Dans ces deux villes enclavées, où l’accès aux banques traditionnelles reste limité, les populations dépendent fortement des services de mobile money pour effectuer leurs transactions quotidiennes. Mais cette dépendance se retourne aujourd’hui contre elles.
Lorsqu’un utilisateur souhaite retirer des dollars via mobile money, ceux-ci lui sont automatiquement convertis en francs congolais au taux de 2 700 FC pour un dollar. Problème : ce taux est bien en dessous du cours réel du marché, où un dollar peut facilement se négocier à 3 300 FC. Une différence de 600 FC par dollar qui, à grande échelle, représente une perte conséquente pour les ménages.
« C’est comme si on nous punissait de vouloir utiliser notre propre argent », déplore Marie, commerçante à Bukavu. « On reçoit moins à la sortie, mais on paye plus cher quand on achète. »
Comme si cela ne suffisait pas, les frais appliqués lors des retraits – souvent de l’ordre de 5 000 FC – viennent grever encore davantage le maigre pouvoir d’achat des habitants.
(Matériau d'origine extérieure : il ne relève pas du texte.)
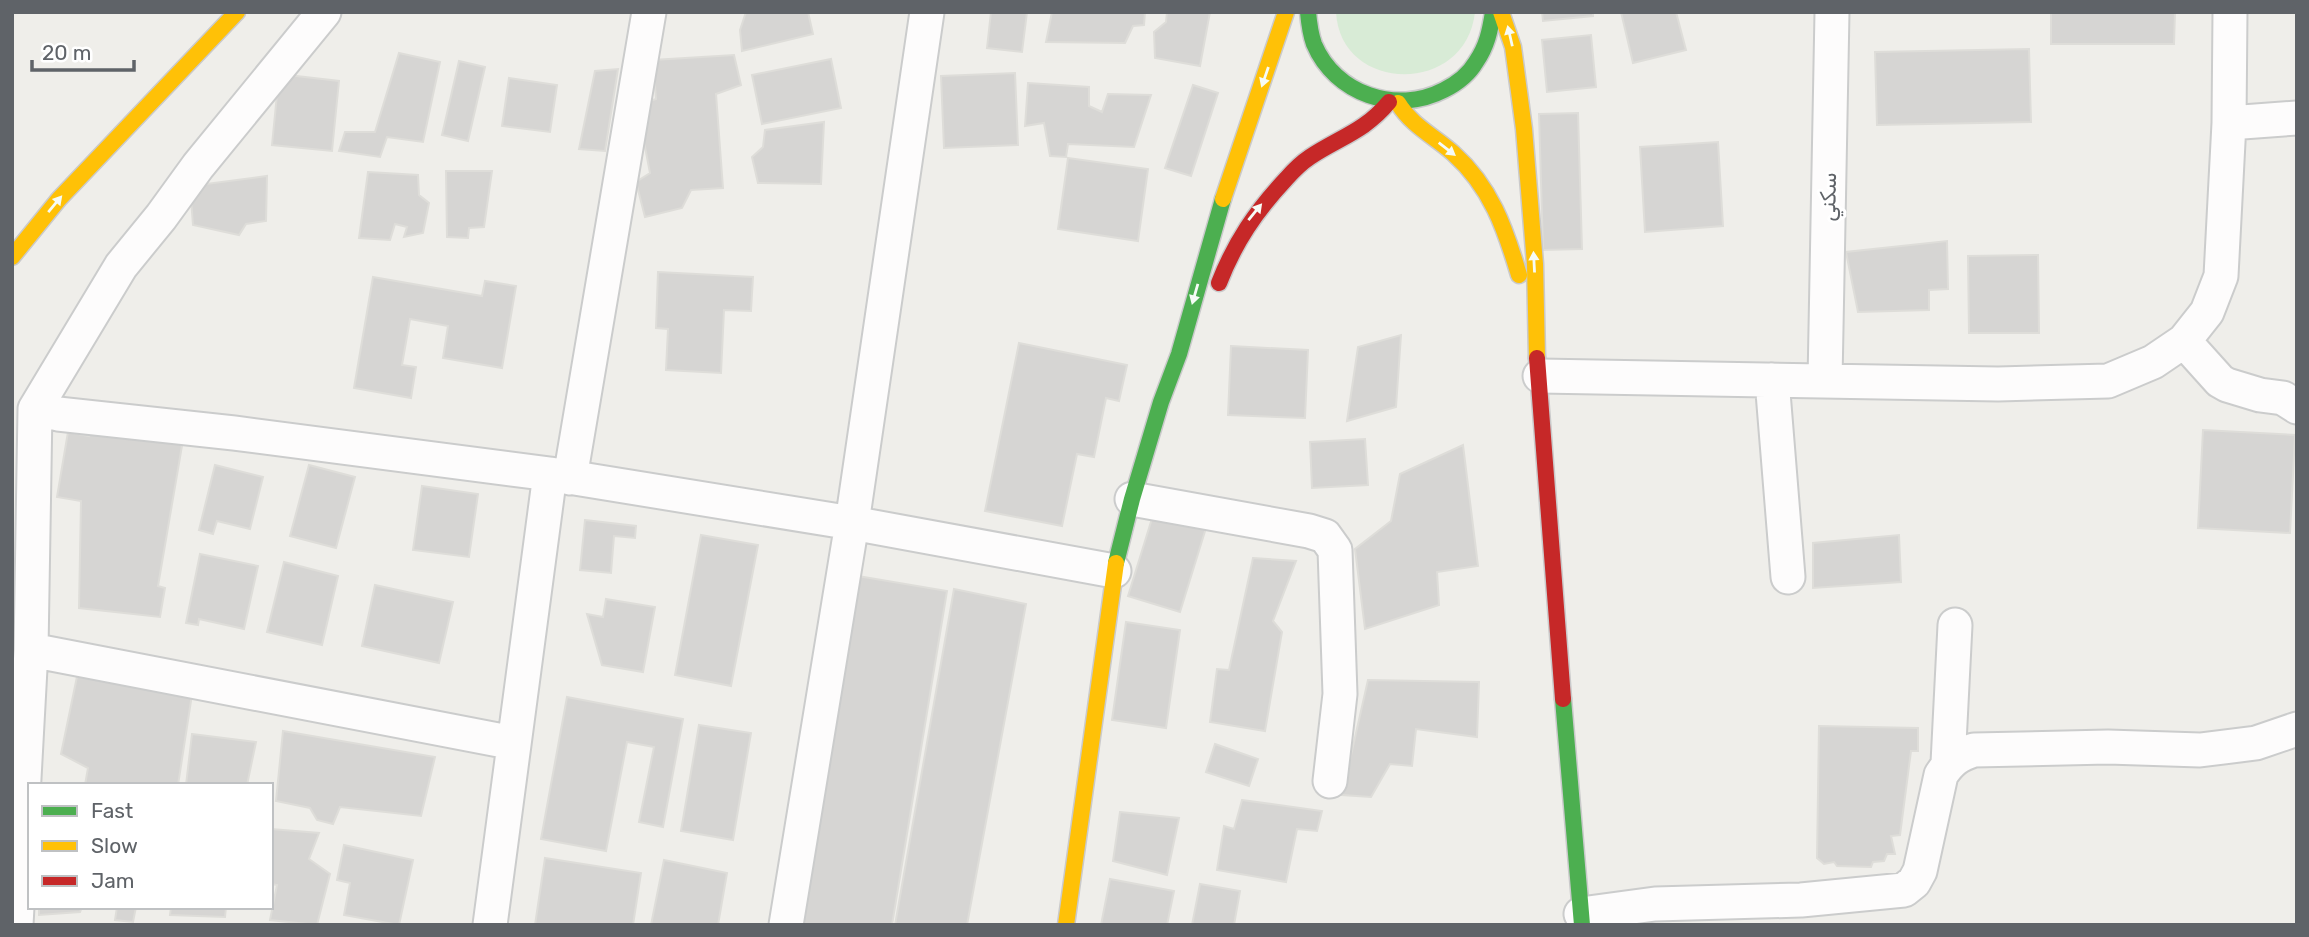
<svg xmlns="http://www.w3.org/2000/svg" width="2309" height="937" viewBox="0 0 2309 937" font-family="Rubik,'Noto Naskh Arabic',sans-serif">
	<rect width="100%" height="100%" fill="#efeeea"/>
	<path fill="#d8ebd6" d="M1336,12H1475C1466,96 1340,94 1336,12Z"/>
	<path fill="#d6d5d3" stroke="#deddd9" stroke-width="2" d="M746,12H808L813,34L742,51L740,30Z
		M991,12H1027L1022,52L987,48Z
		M1052,12H1145L1144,25L1133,26L1125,43L1046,42Z
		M1167,12H1210L1200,66L1155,58L1154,32L1166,22Z
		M1542,12H1593V16L1543,21Z
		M1621,12H1676L1686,50L1633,63Z
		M2051,12H2175L2174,44H2051Z
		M1591,35L1596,87L1547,92L1542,40Z
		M2029,49L2031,122L1877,125L1875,52Z
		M399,53L440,62L423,142L387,137L380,157L339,151L345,132H375Z
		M734,55L741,85L716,94L723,188L691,190L682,208L645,217L636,182L650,173L637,105L656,99L653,60Z
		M831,59L841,108L762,124L752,75Z
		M459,61L485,67L468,141L442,135Z
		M618,69L605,151L579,149L595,71Z
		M1015,73L1018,145L944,148L941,76Z
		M279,74L339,81L332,151L272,145Z
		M509,78L557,85L550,132L502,126Z
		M1028,83L1089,87V106L1102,112L1108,94L1151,95L1134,147L1068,144L1066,157L1050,156L1044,123L1025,126Z
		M1193,85L1218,93L1191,176L1165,168Z
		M1578,113L1582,249L1543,250L1539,114Z
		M824,122L821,184L758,183L752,157L763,147L765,130Z
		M1718,142L1723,226L1645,232L1640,147Z
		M1068,158L1148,169L1138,241L1058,229Z
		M446,171H492L484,227L469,228L468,238L447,237Z
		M368,172L418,175L419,195L429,203L423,233L404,237L407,227L395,224L390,240L359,238Z
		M267,176L266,221L246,224L239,235L193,225L190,186Z
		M1947,241L1948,289L1929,290V310L1858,312L1846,252Z
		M2038,255L2039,333H1969L1968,256Z
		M658,272L753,277L751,311L724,310L721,373L666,370L668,329L656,328Z
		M373,277L482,296L485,281L516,286L502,368L443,358L448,326L410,319L402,365L416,367L411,398L354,388Z
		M1401,335L1396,407L1347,421L1358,347Z
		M1019,343L1127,365L1119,401L1106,398L1094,457L1077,454L1062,526L985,511Z
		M1231,346L1308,350L1305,418L1228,415Z
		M92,418L184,434L158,586L165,588L160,617L79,608L81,501L57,497L68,432L89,436Z
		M2203,430L2295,435L2290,533L2198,528Z
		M1365,439L1368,485L1312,488L1310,442Z
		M1463,445L1478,566L1437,572L1439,605L1365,629L1355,549L1391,521L1400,474Z
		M215,465L263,477L250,529L217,521L213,534L199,530Z
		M309,465L355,477L336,548L290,536Z
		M422,486L478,494L469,557L413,550Z
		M1154,512L1206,528L1180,612L1128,596Z
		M585,520L636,526L635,538L614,536L611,573L580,570Z
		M701,535L758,545L731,686L675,675Z
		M1899,535L1901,582L1813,588V543Z
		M200,554L258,566L244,629L199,619L198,625L186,623Z
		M1253,558L1296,561L1273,621L1282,632L1265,731L1210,722L1217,669L1229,670Z
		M284,562L338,576L322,645L267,632Z
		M858,576L947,591L892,925H800Z
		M375,585L453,602L439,663L362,646Z
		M954,589L1026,604L967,925H895Z
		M606,599L655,607L643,672L602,665L587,614L603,617Z
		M1126,622L1180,630L1166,728L1112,720Z
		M79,667L193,688L178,785H85L88,768L61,754Z
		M1368,680L1479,682L1477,737L1416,729L1412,766L1390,764L1371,797L1342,795Z
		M567,697L683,719L663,827L639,822L654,747L627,742L606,851L541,839Z
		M699,725L751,733L733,840L681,831Z
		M1819,726L1918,728V751H1911L1900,835L1891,836L1895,854H1887L1884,861L1873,862L1871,867L1837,866L1834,862L1824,864L1817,858Z
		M283,731L435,757L421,816L340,807L333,824L317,820L310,808L276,801Z
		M192,734L256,742L247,785H186Z
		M1215,744L1258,759L1249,786L1206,772Z
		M1242,800L1322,811L1317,831L1297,829L1286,882L1217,870L1224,826L1234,829Z
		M1120,812L1179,818L1167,875L1113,861Z
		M271,829L319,833L309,859L330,874L317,925L270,920L277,885L271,884Z
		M344,845L413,860L399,925L344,915L350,883L337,880Z
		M545,858L641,873L633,925H535Z
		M664,860L727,873L718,925H651Z
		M1110,879L1174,891L1167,925H1101Z
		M1200,884L1240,891L1234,925H1192Z
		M39,907H82L80,912L39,915Z
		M117,907H136L133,922L115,920Z
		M171,907H226L225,917L170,915Z"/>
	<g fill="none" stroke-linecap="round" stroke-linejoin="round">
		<defs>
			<path id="street" d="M2229,123L2297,118
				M2184,341L2220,381L2227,385L2260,395L2283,398L2297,407
				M1540,376L1998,384L2108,381L2153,362L2184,341L2207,312L2221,276L2229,123L2230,12
				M1772,380L1788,577
				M1825,381L1832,12
				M35,409L58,414L234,433L550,474L852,523L1114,571
				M570,478L649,12
				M1132,499L1309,531L1325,536L1335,550L1340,694L1330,781
				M31,650L514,743
				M1948,763L1955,625
				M1581,914L1655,904L1801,900L1904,890L1914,882L1920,871L1941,775C1950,761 1958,755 1974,750L2108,747L2200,750L2256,743L2297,729
				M16,925L31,650L35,409L121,266L161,217L198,166L324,12
				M490,925L550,474
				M786,925L852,523L927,12"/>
			<path id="fast" d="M1308,12C1309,23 1310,33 1314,44C1335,94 1396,115 1444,90C1456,84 1469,74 1476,62C1487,46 1490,31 1493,12
				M1116,563L1132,499L1161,402L1179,354L1223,199
				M1563,699L1582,925"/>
			<path id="slow" d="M1501,12L1513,47L1524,129L1535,264L1537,358
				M1398,103C1412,126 1434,136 1453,153C1491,187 1505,228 1519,275
				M1223,199L1286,12
				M12,257L59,199L237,12
				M1066,925L1116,563"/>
			<path id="jam" d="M1219,283C1235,242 1256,211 1286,179C1293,171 1301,163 1310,157C1340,137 1364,132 1389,102
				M1537,358L1563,699"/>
		</defs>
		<use href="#street" stroke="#cbcccc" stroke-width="37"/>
		<use href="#fast" stroke="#cacacb" stroke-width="19"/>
		<use href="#slow" stroke="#cacacb" stroke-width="19"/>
		<use href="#jam" stroke="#cacacb" stroke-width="19"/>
		<use href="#street" stroke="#fdfcfc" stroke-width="33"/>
		<use href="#fast" stroke="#4caf50" stroke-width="16"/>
		<use href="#slow" stroke="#ffc107" stroke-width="16"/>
		<use href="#jam" stroke="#c62828" stroke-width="16"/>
	</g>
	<defs><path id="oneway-solid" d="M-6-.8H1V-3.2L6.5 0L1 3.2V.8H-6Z" transform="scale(1.75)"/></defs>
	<g fill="#f6fbf6">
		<use href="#oneway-solid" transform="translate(1510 36) rotate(-103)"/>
		<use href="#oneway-solid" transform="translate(1265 77) rotate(109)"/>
		<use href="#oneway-solid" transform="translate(1447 149) rotate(38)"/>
		<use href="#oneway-solid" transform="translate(55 204) rotate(-50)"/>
		<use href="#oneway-solid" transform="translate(1255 212) rotate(-51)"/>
		<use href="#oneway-solid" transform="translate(1534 262) rotate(-93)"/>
		<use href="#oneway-solid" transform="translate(1195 294) rotate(106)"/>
	</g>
	<g text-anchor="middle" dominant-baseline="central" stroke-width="6" stroke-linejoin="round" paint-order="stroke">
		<g font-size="21" fill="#5f6368" stroke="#fff">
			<text transform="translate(1828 197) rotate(-89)">سكني</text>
		</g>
	</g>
	<rect width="2309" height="937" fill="none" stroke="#5f6368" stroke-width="28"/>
	<rect x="28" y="783" width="245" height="126" fill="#ffffff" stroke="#bfc1c3" stroke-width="2"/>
	<rect x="42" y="806" width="35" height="10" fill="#4caf50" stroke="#bfc1c3" stroke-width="2"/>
	<text x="91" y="818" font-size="21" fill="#5f6368">Fast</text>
	<rect x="42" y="841" width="35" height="10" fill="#ffc107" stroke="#bfc1c3" stroke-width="2"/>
	<text x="91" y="853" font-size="21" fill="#5f6368">Slow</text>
	<rect x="42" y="876" width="35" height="10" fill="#c62828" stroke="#bfc1c3" stroke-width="2"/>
	<text x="91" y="888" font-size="21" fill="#5f6368">Jam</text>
	<path d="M32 60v10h102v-10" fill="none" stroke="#5f6368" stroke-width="3.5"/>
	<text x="42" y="60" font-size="21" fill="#5f6368" stroke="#ffffff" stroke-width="5" paint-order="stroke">20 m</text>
</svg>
Résultat : les citoyens doivent constamment jongler entre des taux défavorables, des commissions élevées, et une inflation galopante qui rend les produits de première nécessité inaccessibles.
Les familles les plus vulnérables sont en première ligne. Nombreuses sont celles qui doivent désormais choisir entre payer les frais de scolarité, se nourrir ou se soigner.
Face à cette réalité, les appels à la régulation se multiplient. Économistes et défenseurs des consommateurs plaident pour un encadrement plus strict des taux appliqués par les opérateurs de mobile money. Certains suggèrent également une meilleure intégration des banques locales dans le circuit économique afin de renforcer la transparence et la compétitivité.
« Il est urgent que les autorités agissent pour rétablir l’équilibre », souligne un analyste financier basé à Goma. « Sans cela, c’est tout un pan de la population qui risque de sombrer dans la précarité. »
Ce paradoxe monétaire à Bukavu et Goma met en lumière les limites d’un système financier peu régulé, où les plus fragiles paient le prix fort. En attendant une réponse structurelle, les habitants continuent de composer avec un quotidien où chaque transaction devient un calcul de survie.